■ Task directions ■
Could you repeat the records shown below exactly as written?

-- Data for the task follows --

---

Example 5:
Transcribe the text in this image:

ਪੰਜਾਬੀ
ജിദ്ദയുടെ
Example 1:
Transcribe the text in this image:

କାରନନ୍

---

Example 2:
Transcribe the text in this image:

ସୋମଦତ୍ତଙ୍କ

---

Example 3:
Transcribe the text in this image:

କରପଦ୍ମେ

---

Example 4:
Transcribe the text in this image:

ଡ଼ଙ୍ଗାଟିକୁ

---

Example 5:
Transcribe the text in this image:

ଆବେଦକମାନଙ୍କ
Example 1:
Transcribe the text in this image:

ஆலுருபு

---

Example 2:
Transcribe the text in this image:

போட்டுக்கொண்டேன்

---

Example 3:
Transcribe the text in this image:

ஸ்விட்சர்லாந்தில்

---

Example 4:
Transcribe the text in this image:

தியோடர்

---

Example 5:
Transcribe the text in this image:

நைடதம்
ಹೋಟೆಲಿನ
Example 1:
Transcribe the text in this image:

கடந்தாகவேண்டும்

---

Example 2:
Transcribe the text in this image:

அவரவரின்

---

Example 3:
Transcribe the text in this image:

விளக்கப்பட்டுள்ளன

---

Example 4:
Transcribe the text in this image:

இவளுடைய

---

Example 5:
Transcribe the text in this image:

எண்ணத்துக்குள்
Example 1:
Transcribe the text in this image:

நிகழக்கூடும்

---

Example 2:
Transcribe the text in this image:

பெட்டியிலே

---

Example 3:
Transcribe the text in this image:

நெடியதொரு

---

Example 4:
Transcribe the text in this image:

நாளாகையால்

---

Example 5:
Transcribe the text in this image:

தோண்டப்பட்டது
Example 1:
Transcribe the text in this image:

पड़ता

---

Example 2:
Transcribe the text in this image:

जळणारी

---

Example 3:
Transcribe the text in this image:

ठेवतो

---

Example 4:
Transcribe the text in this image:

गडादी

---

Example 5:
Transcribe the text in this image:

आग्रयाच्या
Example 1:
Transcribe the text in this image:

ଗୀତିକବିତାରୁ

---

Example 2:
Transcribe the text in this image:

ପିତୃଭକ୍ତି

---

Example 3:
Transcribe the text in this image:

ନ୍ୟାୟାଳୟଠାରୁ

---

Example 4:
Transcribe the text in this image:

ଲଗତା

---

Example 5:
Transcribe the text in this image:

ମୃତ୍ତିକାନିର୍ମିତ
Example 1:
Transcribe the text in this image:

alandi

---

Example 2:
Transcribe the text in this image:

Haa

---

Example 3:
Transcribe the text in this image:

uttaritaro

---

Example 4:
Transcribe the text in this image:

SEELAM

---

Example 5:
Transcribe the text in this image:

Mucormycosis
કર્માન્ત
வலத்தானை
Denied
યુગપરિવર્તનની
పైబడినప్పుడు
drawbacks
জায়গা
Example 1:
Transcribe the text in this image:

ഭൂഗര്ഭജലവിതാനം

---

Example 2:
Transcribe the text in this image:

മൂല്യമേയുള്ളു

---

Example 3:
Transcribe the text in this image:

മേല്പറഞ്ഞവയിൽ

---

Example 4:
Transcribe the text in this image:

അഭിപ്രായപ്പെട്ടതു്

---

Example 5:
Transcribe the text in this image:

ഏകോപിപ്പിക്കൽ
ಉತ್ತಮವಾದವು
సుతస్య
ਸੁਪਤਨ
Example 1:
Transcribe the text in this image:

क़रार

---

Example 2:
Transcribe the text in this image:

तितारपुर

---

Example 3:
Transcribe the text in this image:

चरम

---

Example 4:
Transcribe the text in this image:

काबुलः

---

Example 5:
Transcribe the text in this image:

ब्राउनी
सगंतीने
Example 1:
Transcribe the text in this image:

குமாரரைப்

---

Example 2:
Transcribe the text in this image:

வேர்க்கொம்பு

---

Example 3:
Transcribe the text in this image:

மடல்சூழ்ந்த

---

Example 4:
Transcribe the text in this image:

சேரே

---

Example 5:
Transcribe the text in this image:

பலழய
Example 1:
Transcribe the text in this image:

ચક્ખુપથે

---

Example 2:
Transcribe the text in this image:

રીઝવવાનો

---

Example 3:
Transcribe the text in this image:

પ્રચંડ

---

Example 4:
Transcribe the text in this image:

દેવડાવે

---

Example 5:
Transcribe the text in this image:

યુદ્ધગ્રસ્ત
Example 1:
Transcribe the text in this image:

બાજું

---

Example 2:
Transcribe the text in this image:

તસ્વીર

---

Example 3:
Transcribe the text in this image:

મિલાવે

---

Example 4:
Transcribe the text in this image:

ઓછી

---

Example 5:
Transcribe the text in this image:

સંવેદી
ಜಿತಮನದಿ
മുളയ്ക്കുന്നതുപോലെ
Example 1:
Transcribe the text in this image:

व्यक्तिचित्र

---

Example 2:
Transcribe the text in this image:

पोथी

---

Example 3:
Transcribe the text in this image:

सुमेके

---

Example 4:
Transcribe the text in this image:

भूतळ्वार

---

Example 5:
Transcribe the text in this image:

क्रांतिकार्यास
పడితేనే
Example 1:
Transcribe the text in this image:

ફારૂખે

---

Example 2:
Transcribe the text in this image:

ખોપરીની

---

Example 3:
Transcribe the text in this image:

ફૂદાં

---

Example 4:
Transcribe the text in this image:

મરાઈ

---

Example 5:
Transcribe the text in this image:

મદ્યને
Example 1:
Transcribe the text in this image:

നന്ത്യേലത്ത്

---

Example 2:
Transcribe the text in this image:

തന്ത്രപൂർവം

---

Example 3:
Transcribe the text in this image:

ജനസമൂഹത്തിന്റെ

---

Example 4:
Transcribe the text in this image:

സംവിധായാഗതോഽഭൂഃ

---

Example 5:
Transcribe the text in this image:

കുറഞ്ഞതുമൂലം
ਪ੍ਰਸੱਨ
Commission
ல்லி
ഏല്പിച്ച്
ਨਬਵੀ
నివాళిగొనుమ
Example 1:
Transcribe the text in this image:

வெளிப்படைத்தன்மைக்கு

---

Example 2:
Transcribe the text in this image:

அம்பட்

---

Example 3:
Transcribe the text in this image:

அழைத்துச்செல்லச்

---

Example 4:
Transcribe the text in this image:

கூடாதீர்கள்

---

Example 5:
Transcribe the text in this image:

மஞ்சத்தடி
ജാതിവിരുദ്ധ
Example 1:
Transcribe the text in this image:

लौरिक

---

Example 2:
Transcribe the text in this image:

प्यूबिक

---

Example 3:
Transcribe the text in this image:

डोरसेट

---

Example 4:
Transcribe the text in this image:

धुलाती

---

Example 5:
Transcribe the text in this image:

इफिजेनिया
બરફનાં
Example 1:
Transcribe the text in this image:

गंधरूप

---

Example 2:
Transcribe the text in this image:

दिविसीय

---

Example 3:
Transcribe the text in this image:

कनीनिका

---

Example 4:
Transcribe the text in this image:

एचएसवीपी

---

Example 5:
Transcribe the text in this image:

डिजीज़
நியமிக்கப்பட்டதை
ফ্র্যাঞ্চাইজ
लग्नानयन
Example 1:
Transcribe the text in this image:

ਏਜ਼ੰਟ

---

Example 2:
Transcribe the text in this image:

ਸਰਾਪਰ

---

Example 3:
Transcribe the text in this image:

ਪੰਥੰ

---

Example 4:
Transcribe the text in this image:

-- Data for the task concluded --

■ Output of the exercise ■
---

Example 5:
Transcribe the text in this image:

ਪੰਜਾਬੀ
ജിദ്ദയുടെ
Example 1:
Transcribe the text in this image:

କାରନନ୍

---

Example 2:
Transcribe the text in this image:

ସୋମଦତ୍ତଙ୍କ

---

Example 3:
Transcribe the text in this image:

କରପଦ୍ମେ

---

Example 4:
Transcribe the text in this image:

ଡ଼ଙ୍ଗାଟିକୁ

---

Example 5:
Transcribe the text in this image:

ଆବେଦକମାନଙ୍କ
Example 1:
Transcribe the text in this image:

ஆலுருபு

---

Example 2:
Transcribe the text in this image:

போட்டுக்கொண்டேன்

---

Example 3:
Transcribe the text in this image:

ஸ்விட்சர்லாந்தில்

---

Example 4:
Transcribe the text in this image:

தியோடர்

---

Example 5:
Transcribe the text in this image:

நைடதம்
ಹೋಟೆಲಿನ
Example 1:
Transcribe the text in this image:

கடந்தாகவேண்டும்

---

Example 2:
Transcribe the text in this image:

அவரவரின்

---

Example 3:
Transcribe the text in this image:

விளக்கப்பட்டுள்ளன

---

Example 4:
Transcribe the text in this image:

இவளுடைய

---

Example 5:
Transcribe the text in this image:

எண்ணத்துக்குள்
Example 1:
Transcribe the text in this image:

நிகழக்கூடும்

---

Example 2:
Transcribe the text in this image:

பெட்டியிலே

---

Example 3:
Transcribe the text in this image:

நெடியதொரு

---

Example 4:
Transcribe the text in this image:

நாளாகையால்

---

Example 5:
Transcribe the text in this image:

தோண்டப்பட்டது
Example 1:
Transcribe the text in this image:

पड़ता

---

Example 2:
Transcribe the text in this image:

जळणारी

---

Example 3:
Transcribe the text in this image:

ठेवतो

---

Example 4:
Transcribe the text in this image:

गडादी

---

Example 5:
Transcribe the text in this image:

आग्रयाच्या
Example 1:
Transcribe the text in this image:

ଗୀତିକବିତାରୁ

---

Example 2:
Transcribe the text in this image:

ପିତୃଭକ୍ତି

---

Example 3:
Transcribe the text in this image:

ନ୍ୟାୟାଳୟଠାରୁ

---

Example 4:
Transcribe the text in this image:

ଲଗତା

---

Example 5:
Transcribe the text in this image:

ମୃତ୍ତିକାନିର୍ମିତ
Example 1:
Transcribe the text in this image:

alandi

---

Example 2:
Transcribe the text in this image:

Haa

---

Example 3:
Transcribe the text in this image:

uttaritaro

---

Example 4:
Transcribe the text in this image:

SEELAM

---

Example 5:
Transcribe the text in this image:

Mucormycosis
કર્માન્ત
வலத்தானை
Denied
યુગપરિવર્તનની
పైబడినప్పుడు
drawbacks
জায়গা
Example 1:
Transcribe the text in this image:

ഭൂഗര്ഭജലവിതാനം

---

Example 2:
Transcribe the text in this image:

മൂല്യമേയുള്ളു

---

Example 3:
Transcribe the text in this image:

മേല്പറഞ്ഞവയിൽ

---

Example 4:
Transcribe the text in this image:

അഭിപ്രായപ്പെട്ടതു്

---

Example 5:
Transcribe the text in this image:

ഏകോപിപ്പിക്കൽ
ಉತ್ತಮವಾದವು
సుతస్య
ਸੁਪਤਨ
Example 1:
Transcribe the text in this image:

क़रार

---

Example 2:
Transcribe the text in this image:

तितारपुर

---

Example 3:
Transcribe the text in this image:

चरम

---

Example 4:
Transcribe the text in this image:

काबुलः

---

Example 5:
Transcribe the text in this image:

ब्राउनी
सगंतीने
Example 1:
Transcribe the text in this image:

குமாரரைப்

---

Example 2:
Transcribe the text in this image:

வேர்க்கொம்பு

---

Example 3:
Transcribe the text in this image:

மடல்சூழ்ந்த

---

Example 4:
Transcribe the text in this image:

சேரே

---

Example 5:
Transcribe the text in this image:

பலழய
Example 1:
Transcribe the text in this image:

ચક્ખુપથે

---

Example 2:
Transcribe the text in this image:

રીઝવવાનો

---

Example 3:
Transcribe the text in this image:

પ્રચંડ

---

Example 4:
Transcribe the text in this image:

દેવડાવે

---

Example 5:
Transcribe the text in this image:

યુદ્ધગ્રસ્ત
Example 1:
Transcribe the text in this image:

બાજું

---

Example 2:
Transcribe the text in this image:

તસ્વીર

---

Example 3:
Transcribe the text in this image:

મિલાવે

---

Example 4:
Transcribe the text in this image:

ઓછી

---

Example 5:
Transcribe the text in this image:

સંવેદી
ಜಿತಮನದಿ
മുളയ്ക്കുന്നതുപോലെ
Example 1:
Transcribe the text in this image:

व्यक्तिचित्र

---

Example 2:
Transcribe the text in this image:

पोथी

---

Example 3:
Transcribe the text in this image:

सुमेके

---

Example 4:
Transcribe the text in this image:

भूतळ्वार

---

Example 5:
Transcribe the text in this image:

क्रांतिकार्यास
పడితేనే
Example 1:
Transcribe the text in this image:

ફારૂખે

---

Example 2:
Transcribe the text in this image:

ખોપરીની

---

Example 3:
Transcribe the text in this image:

ફૂદાં

---

Example 4:
Transcribe the text in this image:

મરાઈ

---

Example 5:
Transcribe the text in this image:

મદ્યને
Example 1:
Transcribe the text in this image:

നന്ത്യേലത്ത്

---

Example 2:
Transcribe the text in this image:

തന്ത്രപൂർവം

---

Example 3:
Transcribe the text in this image:

ജനസമൂഹത്തിന്റെ

---

Example 4:
Transcribe the text in this image:

സംവിധായാഗതോഽഭൂഃ

---

Example 5:
Transcribe the text in this image:

കുറഞ്ഞതുമൂലം
ਪ੍ਰਸੱਨ
Commission
ல்லி
ഏല്പിച്ച്
ਨਬਵੀ
నివాళిగొనుమ
Example 1:
Transcribe the text in this image:

வெளிப்படைத்தன்மைக்கு

---

Example 2:
Transcribe the text in this image:

அம்பட்

---

Example 3:
Transcribe the text in this image:

அழைத்துச்செல்லச்

---

Example 4:
Transcribe the text in this image:

கூடாதீர்கள்

---

Example 5:
Transcribe the text in this image:

மஞ்சத்தடி
ജാതിവിരുദ്ധ
Example 1:
Transcribe the text in this image:

लौरिक

---

Example 2:
Transcribe the text in this image:

प्यूबिक

---

Example 3:
Transcribe the text in this image:

डोरसेट

---

Example 4:
Transcribe the text in this image:

धुलाती

---

Example 5:
Transcribe the text in this image:

इफिजेनिया
બરફનાં
Example 1:
Transcribe the text in this image:

गंधरूप

---

Example 2:
Transcribe the text in this image:

दिविसीय

---

Example 3:
Transcribe the text in this image:

कनीनिका

---

Example 4:
Transcribe the text in this image:

एचएसवीपी

---

Example 5:
Transcribe the text in this image:

डिजीज़
நியமிக்கப்பட்டதை
ফ্র্যাঞ্চাইজ
लग्नानयन
Example 1:
Transcribe the text in this image:

ਏਜ਼ੰਟ

---

Example 2:
Transcribe the text in this image:

ਸਰਾਪਰ

---

Example 3:
Transcribe the text in this image:

ਪੰਥੰ

---

Example 4:
Transcribe the text in this image:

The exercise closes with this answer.